Amazon Web Services has launched a new cloud service designed to keep customer data and operations entirely within the European Union, responding to concerns among governments and regulated industries about reliance on US-based technology providers and the reach of American law enforcement powers.
The service, branded the AWS European Sovereign Cloud, is built around data centres and supporting systems that Amazon says are physically and legally separated from its other cloud infrastructure. Amazon said the set-up is intended to allow the European sovereign cloud to continue operating even in scenarios such as a disruption of connectivity between the EU and the wider internet, or restrictions on exports of software from the United States.
The first data centre for the initiative is being built in Brandenburg, the German state that surrounds Berlin. Amazon said it plans additional sites in Germany and other European countries, supported by investments of more than €7.8 billion.
A key element of the design is governance. Amazon said the European sovereign cloud will be operated and overseen by a German company, with management and an advisory board made up of EU citizens, and with the intention that staff working on the service will, over time, hold EU citizenship.
The move comes as European policymakers and customers place greater emphasis on “data sovereignty”, a concept shaped by legal disputes over international data transfers, national security concerns, and the market dominance of large non-European cloud providers. A central issue is the US CLOUD Act, enacted in 2018, which allows US authorities to compel US-based service providers to produce data under their control, even when that data is stored outside the United States. European officials and corporate compliance teams have long examined how this interacts with EU privacy law and national rules covering official or sensitive information.

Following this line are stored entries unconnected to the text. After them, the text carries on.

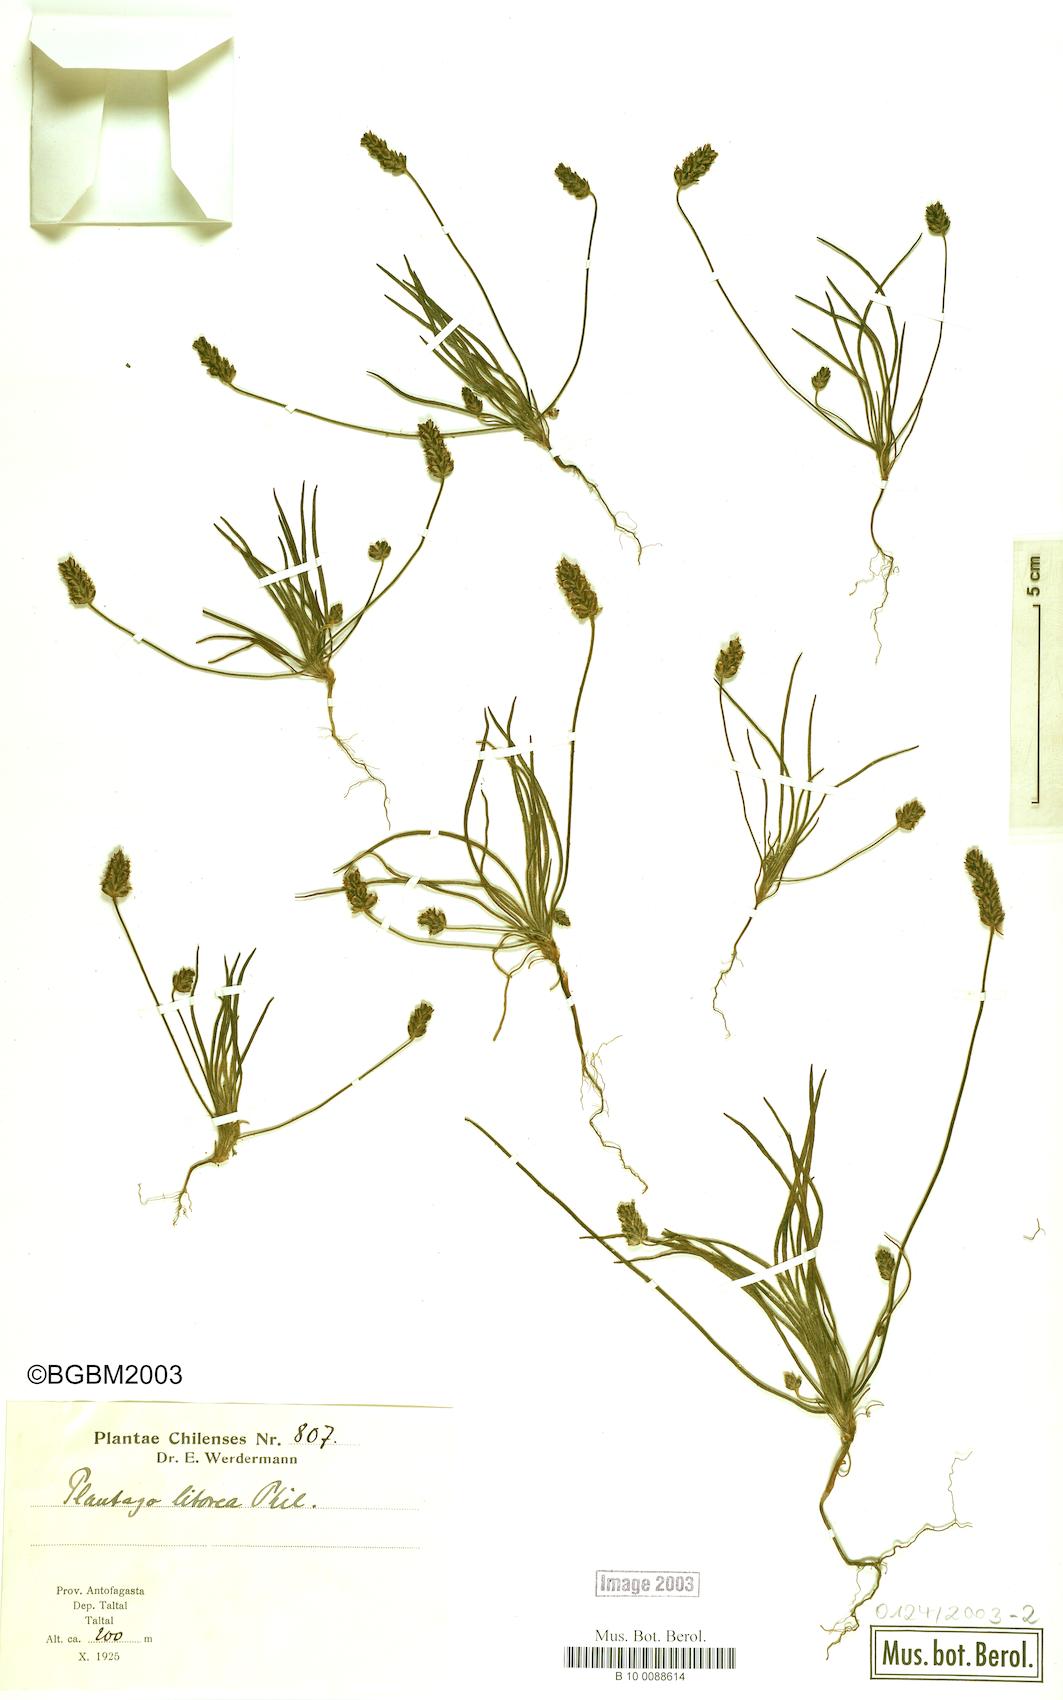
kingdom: Plantae
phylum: Tracheophyta
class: Magnoliopsida
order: Lamiales
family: Plantaginaceae
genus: Plantago
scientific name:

In parallel, the EU has sought to reduce legal uncertainty around transatlantic data flows. In July 2023, the European Commission adopted an adequacy decision for the EU–US Data Privacy Framework, creating a mechanism for personal data transfers to certified US organisations under specified safeguards. The framework has also faced legal and political scrutiny in Europe, reflecting the long-running tension between EU privacy standards and US surveillance and disclosure regimes.
Amazon’s European sovereign cloud is positioned as a product response to this environment. AWS has previously outlined plans for an EU-based region with infrastructure located wholly inside the Union and designed to avoid “critical dependencies” on systems outside EU borders, including elements such as dedicated network connectivity and security operations.
The Brandenburg build-out also sits within a broader investment pattern by hyperscale providers in Europe. Amazon has separately described multi-year commitments to expand German cloud infrastructure through 2040, alongside plans to support associated employment across the data centre supply chain.
Competition on “sovereign” offerings has intensified as public sector buyers, defence-related contractors, healthcare providers and financial institutions seek arrangements that limit exposure to foreign jurisdictional claims. Reuters reported that other major providers, including Microsoft and Google, have introduced or expanded Europe-based data storage and control options to meet similar requirements.
EU policy debates have also shaped vendor strategies. Work on an EU-wide cybersecurity certification label for cloud services, known as the European Cybersecurity Certification Scheme for Cloud Services (EUCS), has been politically sensitive. Draft versions have moved away from earlier proposals that would have required providers to be insulated from non-EU laws, focusing instead on technical and disclosure-based requirements—an evolution with implications for US firms seeking access to government cloud contracts.
Alongside regulation, European initiatives have tried to encourage a more autonomous data ecosystem. The Gaia-X project, launched in 2020 with support from European governments and industry, has promoted federated approaches to data infrastructure and interoperability, framed around the aim of strengthening European digital sovereignty.
For AWS, the European sovereign cloud offers a new route to customers whose procurement rules or risk assessments require segregation of infrastructure, operations and governance within the EU. Amazon has not disclosed specific customer targets for the service, but the scale of planned investment and the emphasis on EU-based control indicate a focus on public sector and heavily regulated markets where compliance requirements can determine supplier eligibility.